**** SOURCE RECORDS ****

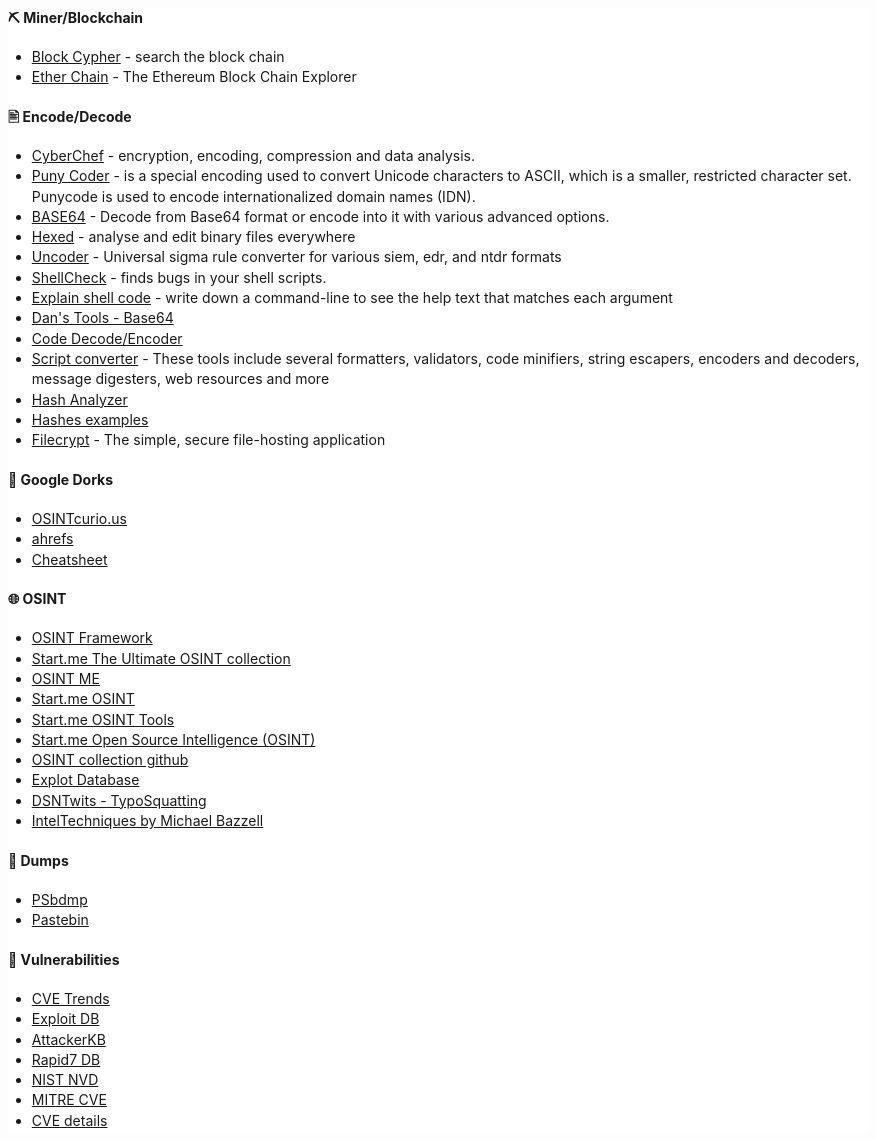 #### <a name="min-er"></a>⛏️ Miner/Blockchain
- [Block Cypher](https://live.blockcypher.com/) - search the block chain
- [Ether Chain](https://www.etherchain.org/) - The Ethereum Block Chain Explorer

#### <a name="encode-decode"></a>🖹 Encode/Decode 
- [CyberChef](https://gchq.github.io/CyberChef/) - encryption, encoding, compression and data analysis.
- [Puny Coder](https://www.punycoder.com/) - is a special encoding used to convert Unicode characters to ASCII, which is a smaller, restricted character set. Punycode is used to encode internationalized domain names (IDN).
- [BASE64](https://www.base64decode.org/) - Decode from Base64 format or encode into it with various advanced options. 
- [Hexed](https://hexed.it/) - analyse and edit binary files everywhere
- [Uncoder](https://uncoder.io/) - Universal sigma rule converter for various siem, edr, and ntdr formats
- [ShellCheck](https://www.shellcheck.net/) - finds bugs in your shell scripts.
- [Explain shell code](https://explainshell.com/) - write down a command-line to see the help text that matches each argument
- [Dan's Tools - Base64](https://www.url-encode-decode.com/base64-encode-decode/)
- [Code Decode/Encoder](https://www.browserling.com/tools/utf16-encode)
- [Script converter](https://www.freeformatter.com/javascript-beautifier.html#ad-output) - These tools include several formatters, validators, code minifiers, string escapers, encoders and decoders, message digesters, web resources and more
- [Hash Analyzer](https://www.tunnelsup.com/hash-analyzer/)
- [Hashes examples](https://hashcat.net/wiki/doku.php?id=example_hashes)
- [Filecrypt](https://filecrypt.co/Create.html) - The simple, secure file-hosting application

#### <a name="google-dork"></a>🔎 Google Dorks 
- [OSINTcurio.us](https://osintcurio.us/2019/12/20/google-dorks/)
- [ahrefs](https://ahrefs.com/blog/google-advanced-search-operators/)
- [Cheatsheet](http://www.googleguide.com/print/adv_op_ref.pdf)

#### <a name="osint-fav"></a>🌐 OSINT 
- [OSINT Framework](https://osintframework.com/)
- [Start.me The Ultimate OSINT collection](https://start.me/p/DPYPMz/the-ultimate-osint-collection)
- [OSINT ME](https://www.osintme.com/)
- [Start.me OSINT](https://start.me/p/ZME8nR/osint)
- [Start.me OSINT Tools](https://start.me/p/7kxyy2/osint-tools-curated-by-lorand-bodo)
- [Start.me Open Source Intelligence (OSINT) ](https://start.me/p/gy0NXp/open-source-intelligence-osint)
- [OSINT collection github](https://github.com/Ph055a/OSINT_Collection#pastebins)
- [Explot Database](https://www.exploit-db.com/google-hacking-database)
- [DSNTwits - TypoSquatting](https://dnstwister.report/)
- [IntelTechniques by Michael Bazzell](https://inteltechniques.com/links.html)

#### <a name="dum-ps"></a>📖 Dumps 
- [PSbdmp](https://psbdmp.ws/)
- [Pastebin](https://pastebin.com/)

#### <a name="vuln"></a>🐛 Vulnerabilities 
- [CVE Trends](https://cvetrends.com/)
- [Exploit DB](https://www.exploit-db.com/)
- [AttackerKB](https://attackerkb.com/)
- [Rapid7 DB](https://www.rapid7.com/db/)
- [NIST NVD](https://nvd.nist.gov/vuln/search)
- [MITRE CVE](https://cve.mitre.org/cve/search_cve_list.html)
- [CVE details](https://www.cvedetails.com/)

****
**** SOURCE RECORDS ****

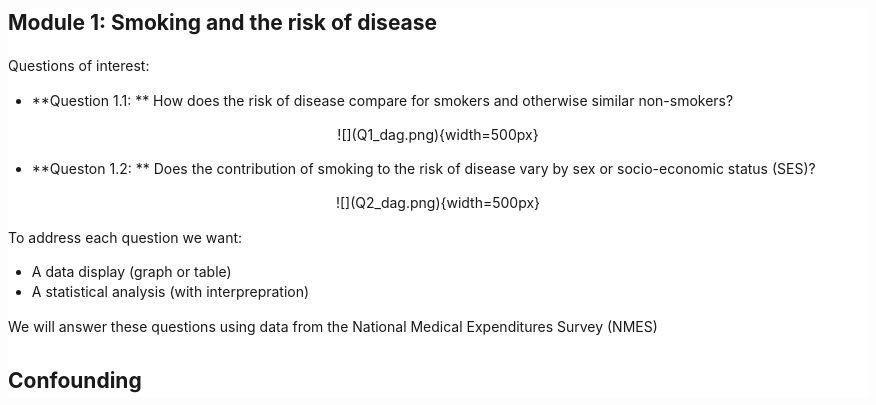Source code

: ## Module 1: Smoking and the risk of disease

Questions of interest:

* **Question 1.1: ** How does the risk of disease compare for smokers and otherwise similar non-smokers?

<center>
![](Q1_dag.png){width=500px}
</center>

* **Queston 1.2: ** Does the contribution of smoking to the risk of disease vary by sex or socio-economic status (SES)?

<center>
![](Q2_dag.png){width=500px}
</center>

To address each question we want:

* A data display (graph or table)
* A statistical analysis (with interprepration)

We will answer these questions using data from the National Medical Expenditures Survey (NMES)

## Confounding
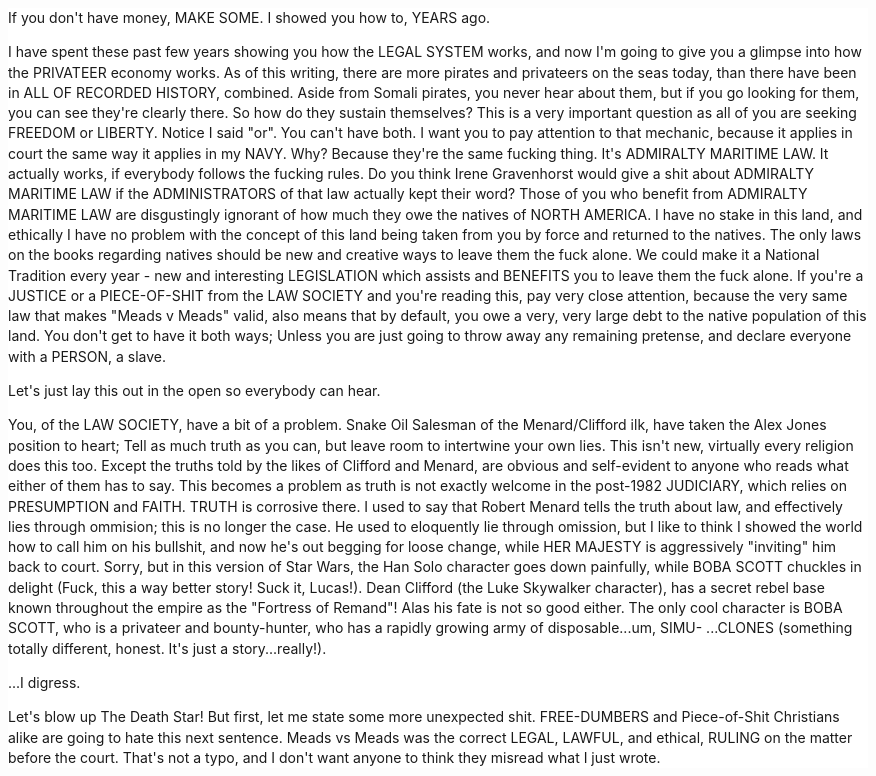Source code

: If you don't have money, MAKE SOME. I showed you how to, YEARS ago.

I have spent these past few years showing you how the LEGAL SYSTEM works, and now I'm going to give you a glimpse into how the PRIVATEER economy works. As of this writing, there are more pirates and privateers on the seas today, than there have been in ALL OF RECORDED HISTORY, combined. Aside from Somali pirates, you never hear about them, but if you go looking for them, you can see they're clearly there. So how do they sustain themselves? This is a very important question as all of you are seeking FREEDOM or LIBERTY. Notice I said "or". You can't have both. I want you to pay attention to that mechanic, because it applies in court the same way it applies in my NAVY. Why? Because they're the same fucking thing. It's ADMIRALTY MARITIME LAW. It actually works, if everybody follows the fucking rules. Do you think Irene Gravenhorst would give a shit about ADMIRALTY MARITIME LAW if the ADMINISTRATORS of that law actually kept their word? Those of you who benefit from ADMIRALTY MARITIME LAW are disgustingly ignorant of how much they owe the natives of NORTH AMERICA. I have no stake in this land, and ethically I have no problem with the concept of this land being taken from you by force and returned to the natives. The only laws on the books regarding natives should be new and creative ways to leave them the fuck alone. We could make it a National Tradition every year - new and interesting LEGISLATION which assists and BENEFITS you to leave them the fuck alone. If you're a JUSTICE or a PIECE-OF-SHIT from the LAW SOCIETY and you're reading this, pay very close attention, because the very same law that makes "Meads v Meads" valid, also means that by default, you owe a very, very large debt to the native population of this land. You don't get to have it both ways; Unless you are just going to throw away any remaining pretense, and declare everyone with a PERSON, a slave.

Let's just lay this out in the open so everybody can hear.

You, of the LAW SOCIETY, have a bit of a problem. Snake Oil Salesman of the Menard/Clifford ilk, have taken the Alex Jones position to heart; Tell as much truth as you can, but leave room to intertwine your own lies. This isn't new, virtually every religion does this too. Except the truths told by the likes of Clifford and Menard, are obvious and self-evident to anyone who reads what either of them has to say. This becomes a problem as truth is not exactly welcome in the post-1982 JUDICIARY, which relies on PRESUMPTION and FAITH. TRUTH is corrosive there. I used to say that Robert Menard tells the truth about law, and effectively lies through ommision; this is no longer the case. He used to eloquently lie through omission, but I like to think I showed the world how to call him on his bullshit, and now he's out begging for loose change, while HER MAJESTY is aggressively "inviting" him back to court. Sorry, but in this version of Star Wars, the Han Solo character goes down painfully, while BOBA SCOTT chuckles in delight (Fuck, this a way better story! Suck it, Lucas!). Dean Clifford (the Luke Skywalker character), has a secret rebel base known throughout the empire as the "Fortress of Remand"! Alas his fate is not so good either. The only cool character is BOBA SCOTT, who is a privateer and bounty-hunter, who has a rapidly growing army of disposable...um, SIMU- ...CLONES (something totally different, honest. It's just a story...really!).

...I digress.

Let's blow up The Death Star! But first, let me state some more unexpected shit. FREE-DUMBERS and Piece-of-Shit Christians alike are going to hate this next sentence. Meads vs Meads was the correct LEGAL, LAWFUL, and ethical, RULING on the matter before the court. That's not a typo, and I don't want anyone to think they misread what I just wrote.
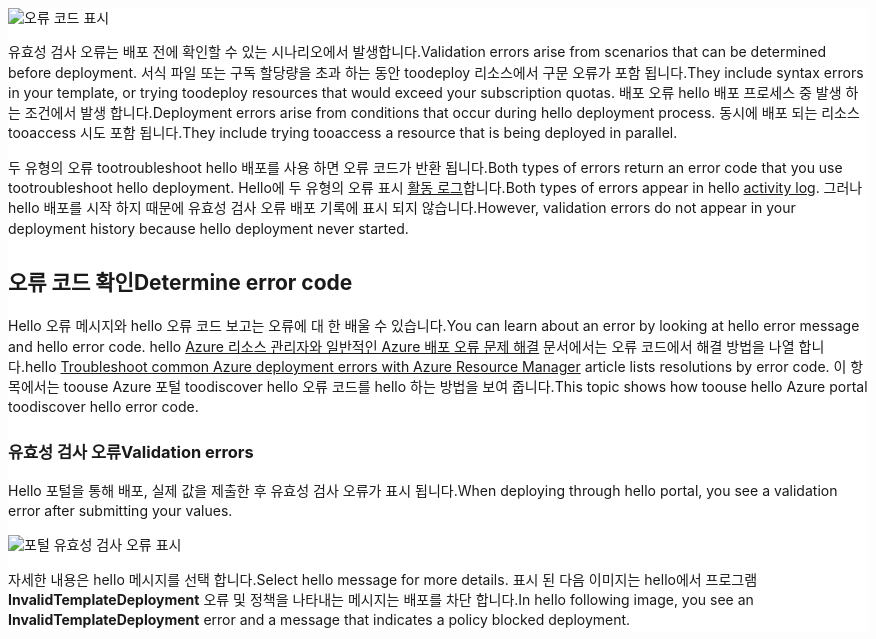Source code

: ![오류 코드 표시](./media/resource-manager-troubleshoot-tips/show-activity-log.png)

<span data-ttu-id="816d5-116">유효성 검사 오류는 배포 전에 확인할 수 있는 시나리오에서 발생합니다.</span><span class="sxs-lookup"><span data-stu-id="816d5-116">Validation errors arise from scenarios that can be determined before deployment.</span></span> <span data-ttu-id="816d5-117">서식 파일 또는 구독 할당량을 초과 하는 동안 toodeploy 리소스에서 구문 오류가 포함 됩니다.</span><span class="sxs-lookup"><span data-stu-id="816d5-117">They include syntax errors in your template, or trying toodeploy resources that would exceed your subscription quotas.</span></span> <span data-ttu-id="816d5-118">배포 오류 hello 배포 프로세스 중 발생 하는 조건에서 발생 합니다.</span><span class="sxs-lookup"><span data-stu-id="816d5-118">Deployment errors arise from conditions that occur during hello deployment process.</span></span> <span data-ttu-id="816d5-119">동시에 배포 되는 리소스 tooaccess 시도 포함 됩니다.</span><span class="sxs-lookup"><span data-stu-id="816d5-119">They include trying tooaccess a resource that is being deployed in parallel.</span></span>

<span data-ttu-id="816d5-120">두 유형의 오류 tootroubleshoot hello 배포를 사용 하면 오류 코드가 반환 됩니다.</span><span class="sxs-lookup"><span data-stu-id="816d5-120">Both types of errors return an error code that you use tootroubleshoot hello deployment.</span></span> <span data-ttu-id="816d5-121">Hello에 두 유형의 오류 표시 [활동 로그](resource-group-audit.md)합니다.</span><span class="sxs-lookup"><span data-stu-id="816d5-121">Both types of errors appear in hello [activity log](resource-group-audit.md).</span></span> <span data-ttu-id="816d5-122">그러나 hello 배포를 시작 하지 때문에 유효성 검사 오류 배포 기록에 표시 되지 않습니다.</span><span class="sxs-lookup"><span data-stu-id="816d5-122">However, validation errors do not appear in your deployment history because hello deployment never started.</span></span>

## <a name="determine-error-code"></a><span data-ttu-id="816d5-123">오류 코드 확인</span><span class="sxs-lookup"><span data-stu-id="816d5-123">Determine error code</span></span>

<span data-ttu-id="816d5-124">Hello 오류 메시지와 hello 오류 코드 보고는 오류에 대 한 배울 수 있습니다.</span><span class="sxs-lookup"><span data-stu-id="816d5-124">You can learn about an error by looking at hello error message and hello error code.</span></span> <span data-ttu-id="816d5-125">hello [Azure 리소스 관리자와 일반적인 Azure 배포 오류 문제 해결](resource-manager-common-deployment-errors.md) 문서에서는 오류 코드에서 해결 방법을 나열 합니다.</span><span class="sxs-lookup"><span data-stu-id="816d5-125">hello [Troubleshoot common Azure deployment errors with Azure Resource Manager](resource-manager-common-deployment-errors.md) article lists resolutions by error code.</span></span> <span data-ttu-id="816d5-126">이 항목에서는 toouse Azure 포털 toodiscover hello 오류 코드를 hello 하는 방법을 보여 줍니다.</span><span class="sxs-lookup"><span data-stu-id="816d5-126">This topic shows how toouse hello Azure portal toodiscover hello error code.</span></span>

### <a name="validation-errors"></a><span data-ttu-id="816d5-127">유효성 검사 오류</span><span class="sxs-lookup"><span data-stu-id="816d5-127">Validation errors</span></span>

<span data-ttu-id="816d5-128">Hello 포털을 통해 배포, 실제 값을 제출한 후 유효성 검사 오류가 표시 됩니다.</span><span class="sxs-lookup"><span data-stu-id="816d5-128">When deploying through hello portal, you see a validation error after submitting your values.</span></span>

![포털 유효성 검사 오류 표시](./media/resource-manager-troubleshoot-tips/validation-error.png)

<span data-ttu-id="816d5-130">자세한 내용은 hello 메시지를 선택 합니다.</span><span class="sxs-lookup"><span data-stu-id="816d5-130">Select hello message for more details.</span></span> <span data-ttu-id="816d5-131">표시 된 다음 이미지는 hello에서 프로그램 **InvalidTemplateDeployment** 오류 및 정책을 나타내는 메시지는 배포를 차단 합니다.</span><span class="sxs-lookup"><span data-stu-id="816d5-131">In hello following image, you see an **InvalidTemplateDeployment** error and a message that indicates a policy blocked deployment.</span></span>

****

For the string "manager", search the preceding data and copy every line that includes it.

: ![오류 코드 표시](./media/resource-manager-troubleshoot-tips/show-activity-log.png)
<span data-ttu-id="816d5-124">Hello 오류 메시지와 hello 오류 코드 보고는 오류에 대 한 배울 수 있습니다.</span><span class="sxs-lookup"><span data-stu-id="816d5-124">You can learn about an error by looking at hello error message and hello error code.</span></span> <span data-ttu-id="816d5-125">hello [Azure 리소스 관리자와 일반적인 Azure 배포 오류 문제 해결](resource-manager-common-deployment-errors.md) 문서에서는 오류 코드에서 해결 방법을 나열 합니다.</span><span class="sxs-lookup"><span data-stu-id="816d5-125">hello [Troubleshoot common Azure deployment errors with Azure Resource Manager](resource-manager-common-deployment-errors.md) article lists resolutions by error code.</span></span> <span data-ttu-id="816d5-126">이 항목에서는 toouse Azure 포털 toodiscover hello 오류 코드를 hello 하는 방법을 보여 줍니다.</span><span class="sxs-lookup"><span data-stu-id="816d5-126">This topic shows how toouse hello Azure portal toodiscover hello error code.</span></span>
![포털 유효성 검사 오류 표시](./media/resource-manager-troubleshoot-tips/validation-error.png)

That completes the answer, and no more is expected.